REQUIRED ACTION:
Repeat every entry word for word. Images do not belong in the copy.
****************
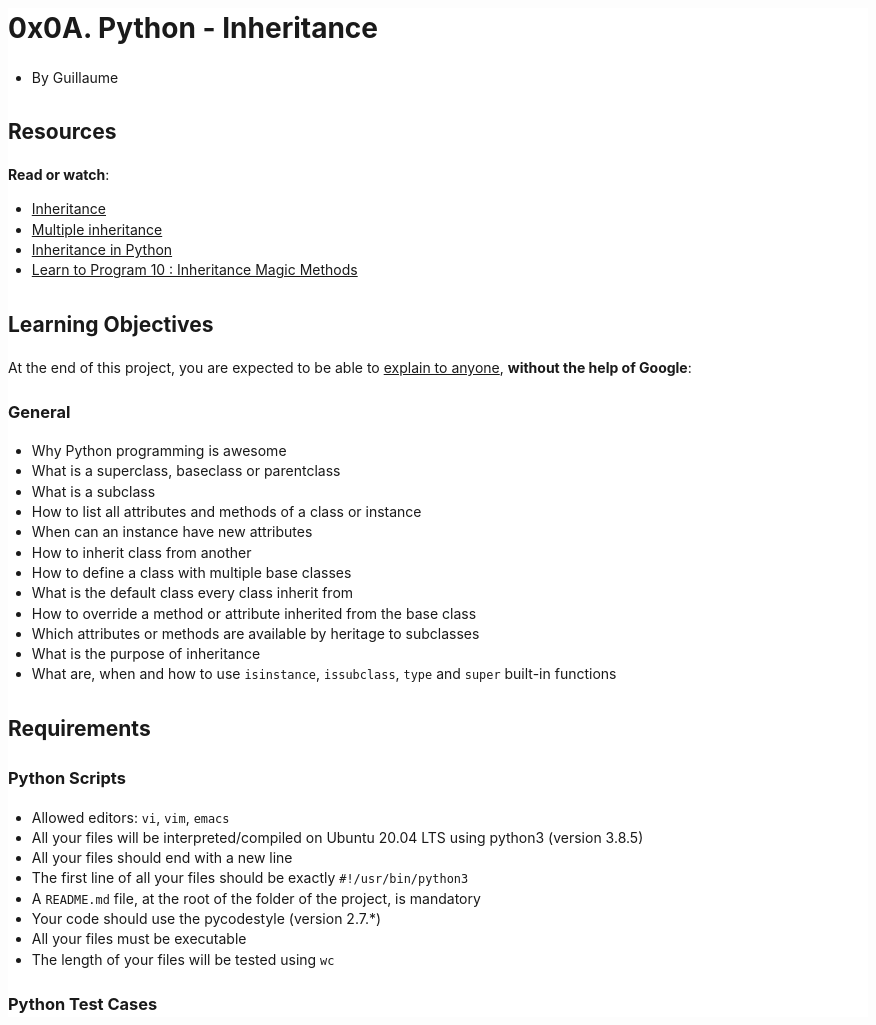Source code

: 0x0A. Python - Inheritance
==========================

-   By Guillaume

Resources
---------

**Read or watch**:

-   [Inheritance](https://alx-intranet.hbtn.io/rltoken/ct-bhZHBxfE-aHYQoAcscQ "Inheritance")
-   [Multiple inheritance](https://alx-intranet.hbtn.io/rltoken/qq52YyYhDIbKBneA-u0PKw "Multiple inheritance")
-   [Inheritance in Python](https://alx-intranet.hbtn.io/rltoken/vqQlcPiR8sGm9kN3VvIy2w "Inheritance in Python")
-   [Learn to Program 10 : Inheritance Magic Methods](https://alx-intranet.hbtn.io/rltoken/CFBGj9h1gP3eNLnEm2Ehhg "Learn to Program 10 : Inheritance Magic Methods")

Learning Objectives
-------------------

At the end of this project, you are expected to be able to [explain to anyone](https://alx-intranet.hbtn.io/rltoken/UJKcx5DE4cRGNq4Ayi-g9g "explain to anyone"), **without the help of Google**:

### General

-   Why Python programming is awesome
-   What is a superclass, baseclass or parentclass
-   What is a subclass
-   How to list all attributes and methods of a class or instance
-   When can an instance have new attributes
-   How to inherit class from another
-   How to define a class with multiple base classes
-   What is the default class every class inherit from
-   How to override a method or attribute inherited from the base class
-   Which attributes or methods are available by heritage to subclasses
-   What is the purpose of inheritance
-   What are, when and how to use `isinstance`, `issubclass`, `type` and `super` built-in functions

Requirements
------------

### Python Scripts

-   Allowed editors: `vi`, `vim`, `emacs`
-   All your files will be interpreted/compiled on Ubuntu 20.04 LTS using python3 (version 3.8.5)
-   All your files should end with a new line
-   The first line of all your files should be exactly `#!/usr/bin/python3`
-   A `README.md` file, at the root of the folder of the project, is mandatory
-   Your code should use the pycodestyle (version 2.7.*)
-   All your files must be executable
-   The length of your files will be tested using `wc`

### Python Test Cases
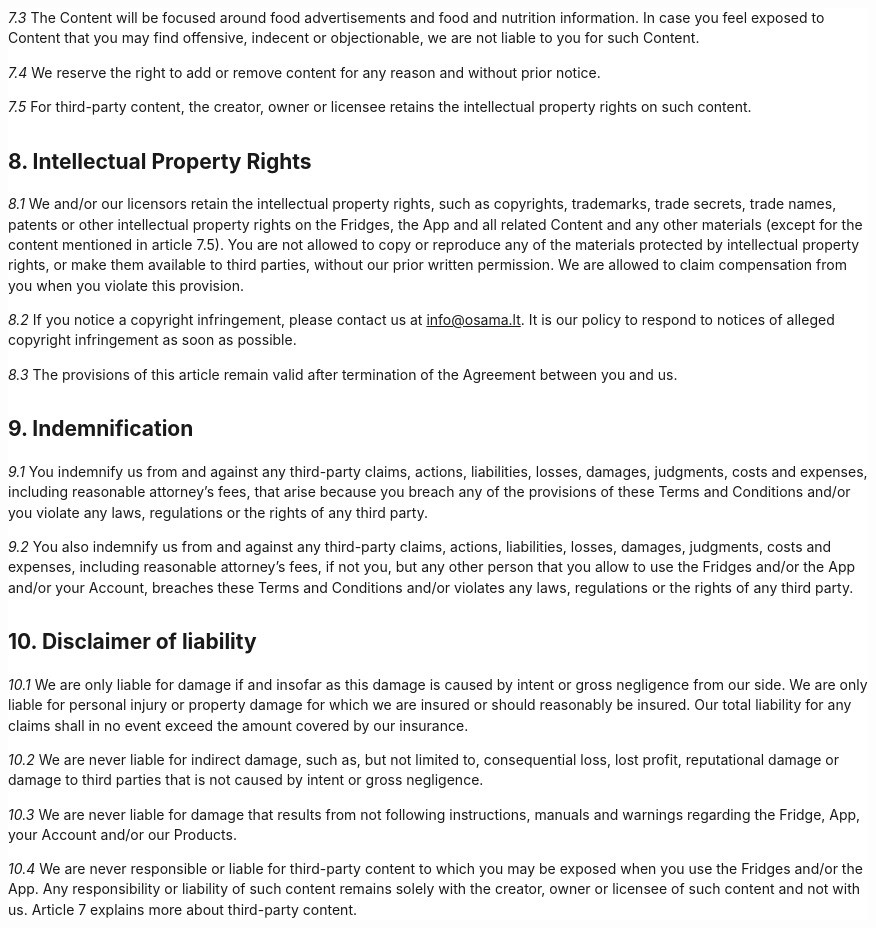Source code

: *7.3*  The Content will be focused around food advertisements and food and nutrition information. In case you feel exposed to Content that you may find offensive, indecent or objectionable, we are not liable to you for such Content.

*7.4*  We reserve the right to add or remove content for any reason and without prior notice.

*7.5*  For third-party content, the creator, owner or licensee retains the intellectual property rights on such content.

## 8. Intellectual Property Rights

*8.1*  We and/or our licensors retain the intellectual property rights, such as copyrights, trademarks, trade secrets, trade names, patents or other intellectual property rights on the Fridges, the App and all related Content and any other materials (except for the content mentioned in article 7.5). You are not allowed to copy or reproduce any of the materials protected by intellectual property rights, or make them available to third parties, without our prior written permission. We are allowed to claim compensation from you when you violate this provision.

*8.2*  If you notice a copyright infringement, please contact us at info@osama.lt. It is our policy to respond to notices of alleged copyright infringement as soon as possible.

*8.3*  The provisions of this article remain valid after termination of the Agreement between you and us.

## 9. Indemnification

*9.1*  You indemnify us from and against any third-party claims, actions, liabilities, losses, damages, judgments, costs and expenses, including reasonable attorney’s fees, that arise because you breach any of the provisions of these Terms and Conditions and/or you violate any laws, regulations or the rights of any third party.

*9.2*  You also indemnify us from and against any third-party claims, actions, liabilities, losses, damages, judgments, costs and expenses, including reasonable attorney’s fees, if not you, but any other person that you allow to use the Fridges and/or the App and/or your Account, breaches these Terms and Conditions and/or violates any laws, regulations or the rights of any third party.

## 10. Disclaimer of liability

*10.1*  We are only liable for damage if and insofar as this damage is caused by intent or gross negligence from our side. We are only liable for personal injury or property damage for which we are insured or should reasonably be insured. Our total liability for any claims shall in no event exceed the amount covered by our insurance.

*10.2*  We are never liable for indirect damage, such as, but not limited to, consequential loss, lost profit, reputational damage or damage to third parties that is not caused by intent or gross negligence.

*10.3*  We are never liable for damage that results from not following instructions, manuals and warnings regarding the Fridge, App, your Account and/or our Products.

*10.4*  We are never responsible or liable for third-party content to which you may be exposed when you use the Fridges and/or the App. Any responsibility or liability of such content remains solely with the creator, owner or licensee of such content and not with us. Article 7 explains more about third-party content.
****************
ANSWER SPACE:
Source code

: 0x0A. Python - Inheritance
==========================

-   By Guillaume

Resources
---------

**Read or watch**:

-   [Inheritance](https://alx-intranet.hbtn.io/rltoken/ct-bhZHBxfE-aHYQoAcscQ "Inheritance")
-   [Multiple inheritance](https://alx-intranet.hbtn.io/rltoken/qq52YyYhDIbKBneA-u0PKw "Multiple inheritance")
-   [Inheritance in Python](https://alx-intranet.hbtn.io/rltoken/vqQlcPiR8sGm9kN3VvIy2w "Inheritance in Python")
-   [Learn to Program 10 : Inheritance Magic Methods](https://alx-intranet.hbtn.io/rltoken/CFBGj9h1gP3eNLnEm2Ehhg "Learn to Program 10 : Inheritance Magic Methods")

Learning Objectives
-------------------

At the end of this project, you are expected to be able to [explain to anyone](https://alx-intranet.hbtn.io/rltoken/UJKcx5DE4cRGNq4Ayi-g9g "explain to anyone"), **without the help of Google**:

### General

-   Why Python programming is awesome
-   What is a superclass, baseclass or parentclass
-   What is a subclass
-   How to list all attributes and methods of a class or instance
-   When can an instance have new attributes
-   How to inherit class from another
-   How to define a class with multiple base classes
-   What is the default class every class inherit from
-   How to override a method or attribute inherited from the base class
-   Which attributes or methods are available by heritage to subclasses
-   What is the purpose of inheritance
-   What are, when and how to use `isinstance`, `issubclass`, `type` and `super` built-in functions

Requirements
------------

### Python Scripts

-   Allowed editors: `vi`, `vim`, `emacs`
-   All your files will be interpreted/compiled on Ubuntu 20.04 LTS using python3 (version 3.8.5)
-   All your files should end with a new line
-   The first line of all your files should be exactly `#!/usr/bin/python3`
-   A `README.md` file, at the root of the folder of the project, is mandatory
-   Your code should use the pycodestyle (version 2.7.*)
-   All your files must be executable
-   The length of your files will be tested using `wc`

### Python Test Cases
Source code

: *7.3*  The Content will be focused around food advertisements and food and nutrition information. In case you feel exposed to Content that you may find offensive, indecent or objectionable, we are not liable to you for such Content.

*7.4*  We reserve the right to add or remove content for any reason and without prior notice.

*7.5*  For third-party content, the creator, owner or licensee retains the intellectual property rights on such content.

## 8. Intellectual Property Rights

*8.1*  We and/or our licensors retain the intellectual property rights, such as copyrights, trademarks, trade secrets, trade names, patents or other intellectual property rights on the Fridges, the App and all related Content and any other materials (except for the content mentioned in article 7.5). You are not allowed to copy or reproduce any of the materials protected by intellectual property rights, or make them available to third parties, without our prior written permission. We are allowed to claim compensation from you when you violate this provision.

*8.2*  If you notice a copyright infringement, please contact us at info@osama.lt. It is our policy to respond to notices of alleged copyright infringement as soon as possible.

*8.3*  The provisions of this article remain valid after termination of the Agreement between you and us.

## 9. Indemnification

*9.1*  You indemnify us from and against any third-party claims, actions, liabilities, losses, damages, judgments, costs and expenses, including reasonable attorney’s fees, that arise because you breach any of the provisions of these Terms and Conditions and/or you violate any laws, regulations or the rights of any third party.

*9.2*  You also indemnify us from and against any third-party claims, actions, liabilities, losses, damages, judgments, costs and expenses, including reasonable attorney’s fees, if not you, but any other person that you allow to use the Fridges and/or the App and/or your Account, breaches these Terms and Conditions and/or violates any laws, regulations or the rights of any third party.

## 10. Disclaimer of liability

*10.1*  We are only liable for damage if and insofar as this damage is caused by intent or gross negligence from our side. We are only liable for personal injury or property damage for which we are insured or should reasonably be insured. Our total liability for any claims shall in no event exceed the amount covered by our insurance.

*10.2*  We are never liable for indirect damage, such as, but not limited to, consequential loss, lost profit, reputational damage or damage to third parties that is not caused by intent or gross negligence.

*10.3*  We are never liable for damage that results from not following instructions, manuals and warnings regarding the Fridge, App, your Account and/or our Products.

*10.4*  We are never responsible or liable for third-party content to which you may be exposed when you use the Fridges and/or the App. Any responsibility or liability of such content remains solely with the creator, owner or licensee of such content and not with us. Article 7 explains more about third-party content.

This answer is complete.